© Akshay R Kulkarni, Adarsha Shivananda, Anoosh Kulkarni, V Adithya Krishnan 2023
A. R. Kulkarni et al.Time Series Algorithms Recipeshttps://doi.org/10.1007/978-1-4842-8978-5_1

1. Getting Started with Time Series

Akshay R Kulkarni1  , Adarsha Shivananda2, Anoosh Kulkarni3 and V Adithya Krishnan4
(1)
Bangalore, Karnataka, India
(2)
Hosanagara, Karnataka, India
(3)
Bangalore, India
(4)
Navi Mumbai, India
 

A time series is a sequence of time-dependent data points. For example, the demand (or sales) for a product in an e-commerce website can be measured temporally in a time series, where the demand (or sales) is ordered according to the time. This data can then be analyzed to find critical temporal insights and forecast future values, which helps businesses plan and increase revenue.

Time series data is used in every domain where real-time analytics is essential. Analyzing this data and forecasting its future value has become essential to these domains.

Time series analysis/forecasting was previously considered a purely statistical problem. It is now used in many machine learning and deep learning–based solutions, which perform equally well or even outperform most other solutions. This book uses various methods and approaches to analyze and forecast time series.

This chapter uses recipes to read/write time series data and perform simple preprocessing and Exploratory Data Analysis (EDA).

The following lists the recipes explored in this chapter.

  • Recipe 1-1. Reading Time Series Objects

  • Recipe 1-2. Saving Time Series Objects

  • Recipe 1-3. Exploring Types of Time Series Data

  • Recipe 1-4. Time Series Components

  • Recipe 1-5. Time Series Decomposition

  • Recipe 1-6. Visualization of Seasonality

Recipe 1-1A. Reading Time Series Objects (Air Passengers)

Problem

You want to read and load time series data into a dataframe.

Solution

Pandas load the data into a dataframe structure.

How It Works

The following steps read the data.

Step 1A-1. Import the required libraries.

import pandas as pd
import matplotlib.pyplot as plt

Step 1A-2. Write a parsing function for the datetime column.

Before reading the data, let’s write a parsing function.
date_parser_fn = lambda dates: pd.datetime.strptime(dates, '%Y-%m')

Step 1A-3. Read the data.

Read the air passenger data.
data = pd.read_csv('./data/AirPassenger.csv', parse_dates = ['Month'], index_col = 'Month', date_parser = date_parser_fn)
plt.plot(data)
plt.show()
Figure 1-1 shows the time series plot output.
Figure 1-1

Output

The following are some of the important input arguments for read_csv.
  • parse_dates mentions the datetime column in the dataset that needs to be parsed.

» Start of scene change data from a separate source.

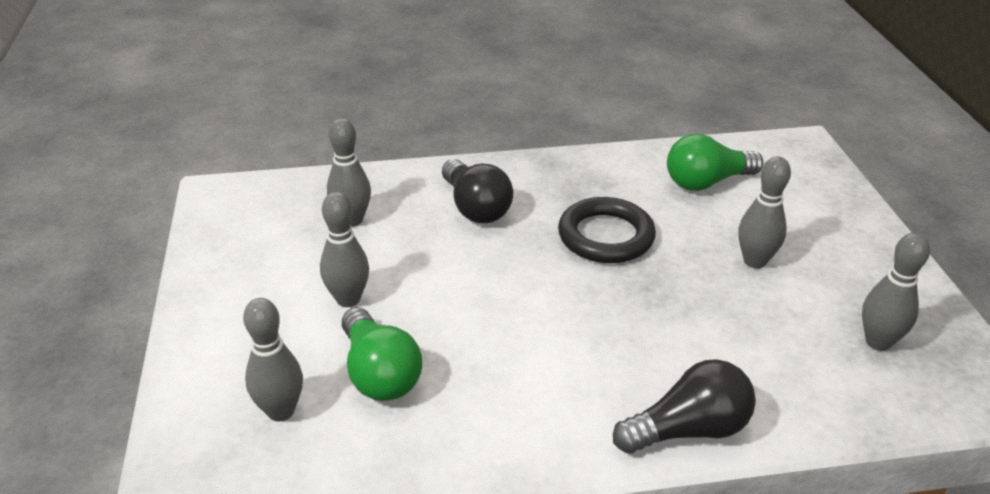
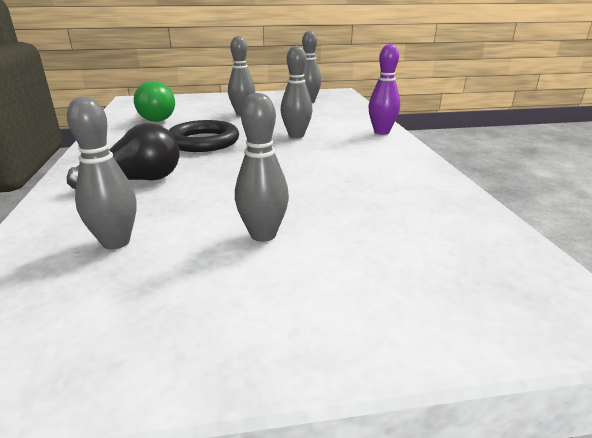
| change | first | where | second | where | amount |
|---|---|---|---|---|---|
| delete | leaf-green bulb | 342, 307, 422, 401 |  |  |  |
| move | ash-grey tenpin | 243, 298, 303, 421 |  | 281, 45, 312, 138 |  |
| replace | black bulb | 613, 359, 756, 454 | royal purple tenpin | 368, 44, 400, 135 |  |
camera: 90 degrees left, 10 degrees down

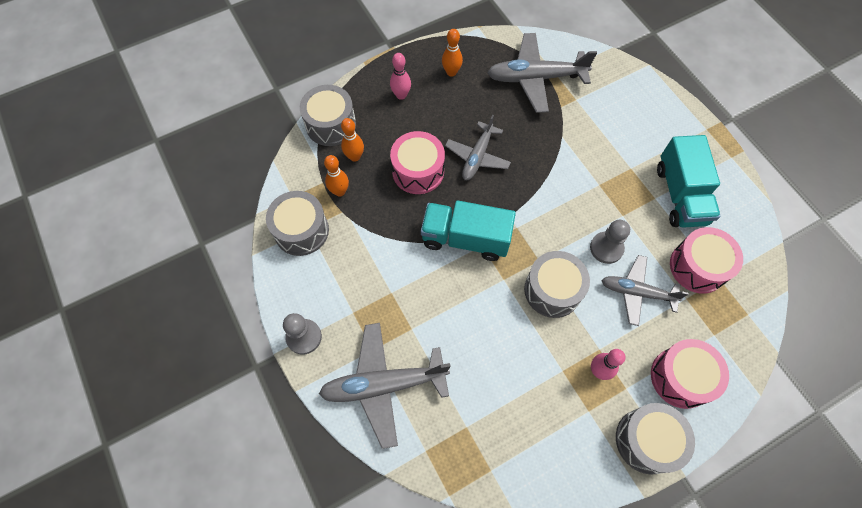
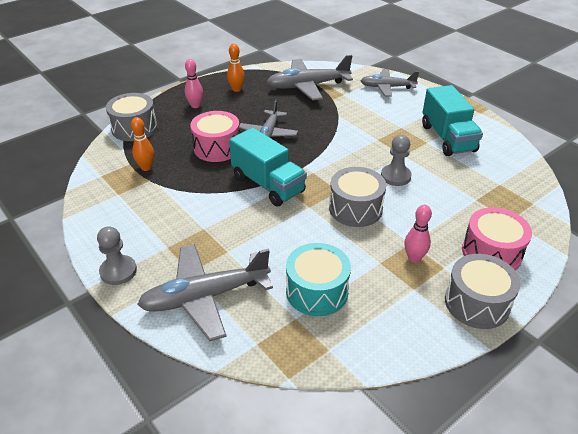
| change | first | where | second | where | amount |
|---|---|---|---|---|---|
| delete | ash-grey toy drum | 266, 191, 329, 256 |  |  |  |
| delete | orange tenpin | 341, 118, 364, 162 |  |  |  |
| delete | rosy toy drum | 670, 227, 743, 294 |  |  |  |
| insert |  |  | teal toy drum | 286, 243, 351, 316 |  |
| move | ash-grey plane | 601, 255, 688, 326 |  | 360, 69, 419, 97 |  |
| rotate | teal truck | 421, 200, 516, 261 |  | 229, 128, 307, 206 | 135 degrees counterclockwise |
camera: 10 degrees left, 25 degrees down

  • index_col mentions the column that is a unique identifier for the pandas dataframe. In most time series use cases, it’s the datetime column.

  • date_parser is a function to parse the dates (i.e., converts an input string to datetime format/type). pandas reads the data in YYYY-MM-DD HH:MM:SS format. Convert to this format when using the parser function.

Recipe 1-1B. Reading Time Series Objects (India GDP Data)

Problem

You want to save the loaded time series dataframe in a file.

Solution

Save the dataframe as a comma-separated (CSV) file.

How It Works

The following steps read the data.

Step 1B-1. Import the required libraries.

import pandas as pd
import matplotlib.pyplot as plt
import pickle

Step 1B-2. Read India’s GDP time series data.

indian_gdp_data = pd.read_csv('./data/GDPIndia.csv', header=0)
date_range = pd.date_range(start='1/1/1960', end='31/12/2017', freq='A')
indian_gdp_data ['TimeIndex'] = pd.DataFrame(date_range, columns=['Year'])
indian_gdp_data.head(5).T

Step 1B-3. Plot the time series.

plt.plot(indian_gdp_data.TimeIndex, indian_gdp_data.GDPpercapita)
plt.legend(loc='best')
plt.show()
Figure 1-2 shows the output time series.
Figure 1-2

Output

Step 1B-4. Store and retrieve as a pickle.

### Store as a pickle object
import pickle
with open('gdp_india.obj', 'wb') as fp:
        pickle.dump(IndiaGDP, fp)
### Retrieve the pickle object
with open('gdp_india.obj', 'rb') as fp:
     indian_gdp_data1 = pickle.load(fp)
indian_gdp_data1.head(5).T
Figure 1-3 shows the retrieved time series object transposed.
Figure 1-3

Output

Recipe 1-2. Saving Time Series Objects

Problem

You want to save a loaded time series dataframe into a file.

Solution

Save the dataframes as a CSV file.

How It Works

The following steps store the data.

Step 2-1. Save the previously loaded time series object.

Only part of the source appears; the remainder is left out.